# WHAT YOU WILL DO
1. In the mortgage law excerpt, print the passage from "Clause 11 relevantly" up to and including "these presents,… .".
2. Which case does the mortgage law excerpt cite for the point that a mere equitable chargee of land has no right to possession?

# TEXT EXCERPT
Clause 11 relevantly provides:
All powers, rights and remedies implied in favour of or conferred upon mortgagees by the Conveyancing Act 1919 or the Real Property Act 1900 shall be in enlargement and not in curtailment of the powers, rights and remedies conferred by these presents,… .
In King Investment Solutions v Hussain [2005] NSWSC 1076 Campbell J (as his Honour then was) was sitting on an appeal from a judgment of an Associate Justice in favour of an unregistered mortgagee against the mortgagor. In setting aside the judgment for possession given Campbell J said:
[54] The Real Property Act 1900 itself confers no status upon an unregistered mortgage. Rather, the attributes of such a mortgage derive from the contract between the mortgagor and mortgagee, and the general law. Relevant provisions of the contract can include whether there is a right to possession of the mortgaged land, whether there is a power of sale out of court upon default, whether there is a covenant to execute a registrable mortgage, and whether there is a covenant to procure the registration of a registrable mortgage. The rights under the general law could be affected by whether the unregistered mortgagee had custody of the certificate of title, and whether there were any prior mortgages. Rights under the general law may also depend upon the extent to which it is possible to obtain specific performance of particular covenants in the mortgage. Provided only that the intention to make the land security for a debt is clear, an unregistered mortgage will confer at least the rights which the general law confers upon a chargee. Whether there are any more extensive rights will depend upon the circumstances of the particular mortgage. In the present case, the intention of the mortgagors to make the land act as security for the debt is clear.
…
[80] In the present case, the mortgage of the second mortgagee contains a contractual power of sale. In itself, that provides a basis for the Court to have jurisdiction to make an order for sale of the mortgaged property, by way of an action for specific performance.
…
[126] By contrast [to the position of a registered second mortgagee of Torrens land], a mere equitable chargee of land has no right to possession: Garfitt v Allen (1887) 37 Ch D 48.

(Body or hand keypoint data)
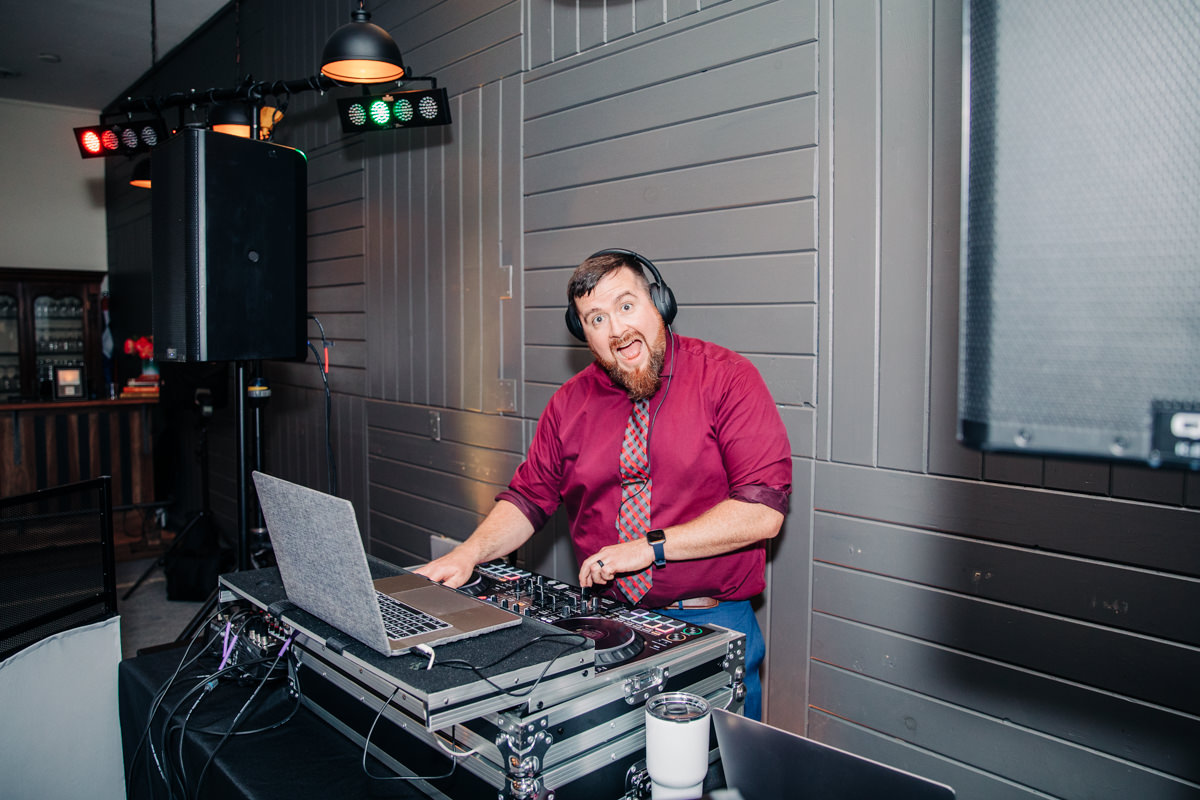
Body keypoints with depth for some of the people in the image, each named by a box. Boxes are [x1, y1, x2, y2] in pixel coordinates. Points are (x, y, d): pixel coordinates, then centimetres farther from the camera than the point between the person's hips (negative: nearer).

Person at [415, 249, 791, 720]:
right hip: (606, 624, 3)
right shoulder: (570, 402, 5)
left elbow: (763, 511, -16)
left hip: (713, 627, -3)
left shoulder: (727, 378, -8)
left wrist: (650, 547, -19)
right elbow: (529, 496, 12)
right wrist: (466, 556, -5)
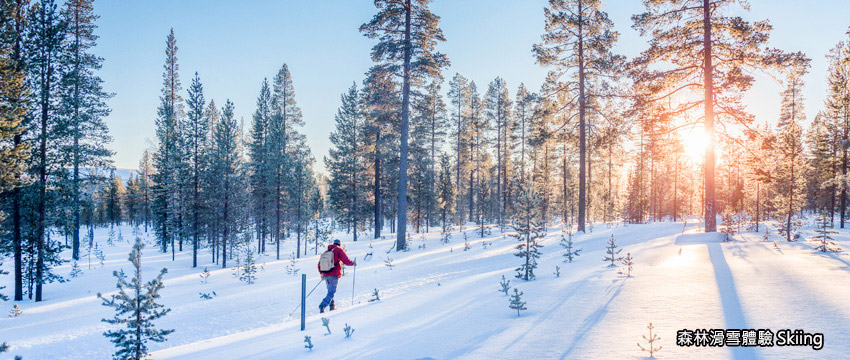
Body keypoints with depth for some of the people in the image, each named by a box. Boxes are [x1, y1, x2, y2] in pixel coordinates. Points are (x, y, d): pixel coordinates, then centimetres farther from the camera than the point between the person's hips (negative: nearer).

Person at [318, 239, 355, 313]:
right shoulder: (339, 250, 1)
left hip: (326, 275, 6)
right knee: (331, 292, -7)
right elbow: (346, 261, -9)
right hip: (334, 275, -6)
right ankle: (322, 305, -24)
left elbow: (319, 264, 19)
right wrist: (353, 263, 9)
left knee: (330, 290, 22)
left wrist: (321, 273, 31)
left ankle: (332, 306, 21)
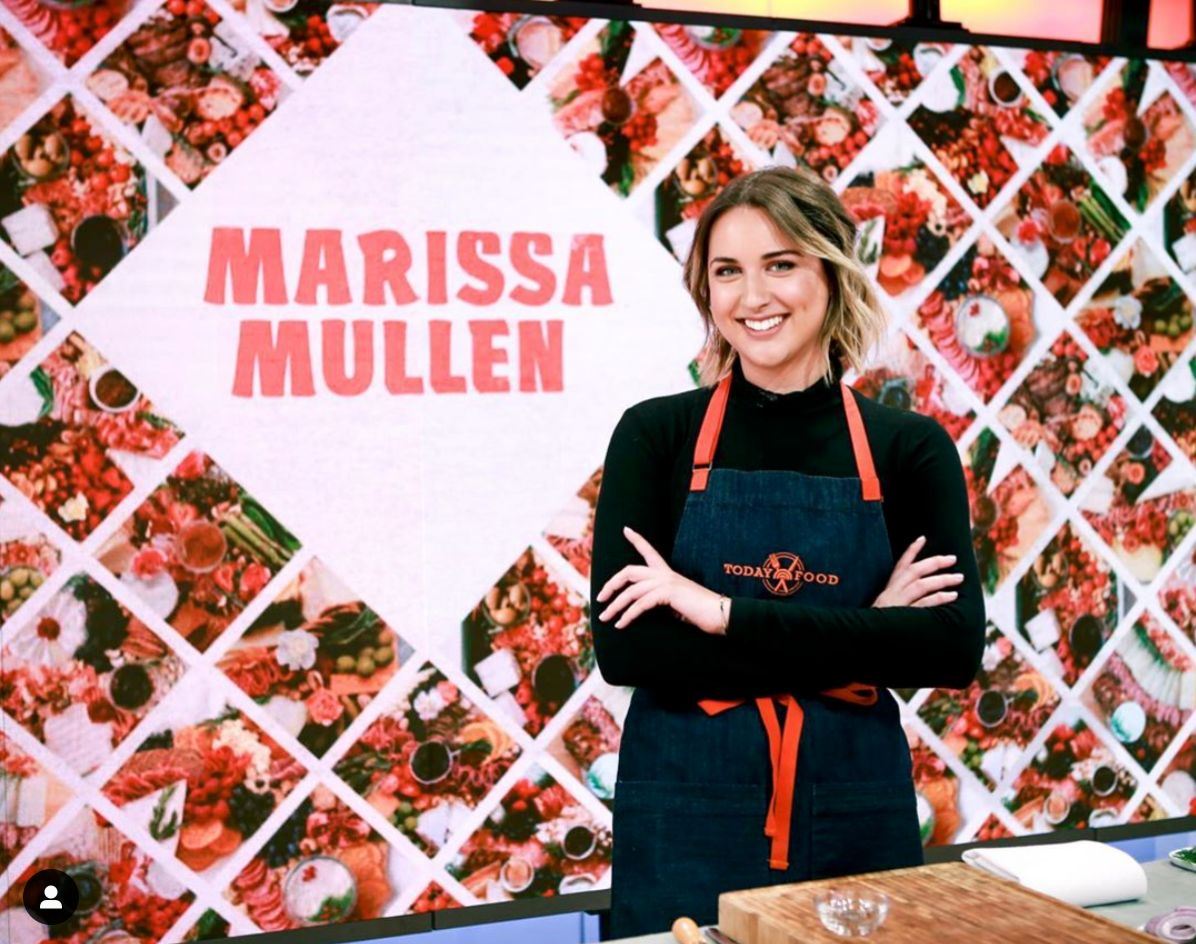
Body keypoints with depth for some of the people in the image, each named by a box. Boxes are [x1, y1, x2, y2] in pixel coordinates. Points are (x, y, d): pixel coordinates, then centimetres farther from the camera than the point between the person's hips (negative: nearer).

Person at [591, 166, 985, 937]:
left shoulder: (911, 448, -1)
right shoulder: (655, 435, -3)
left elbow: (955, 647, -13)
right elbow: (624, 646, -13)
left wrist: (724, 613, -19)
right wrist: (859, 640, -15)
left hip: (856, 813, 1)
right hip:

# TASK-BY-TASK ANSWERS
1.
Clause 11 relevantly provides:
All powers, rights and remedies implied in favour of or conferred upon mortgagees by the Conveyancing Act 1919 or the Real Property Act 1900 shall be in enlargement and not in curtailment of the powers, rights and remedies conferred by these presents,… .

2. Garfitt v Allen (1887) 37 Ch D 48.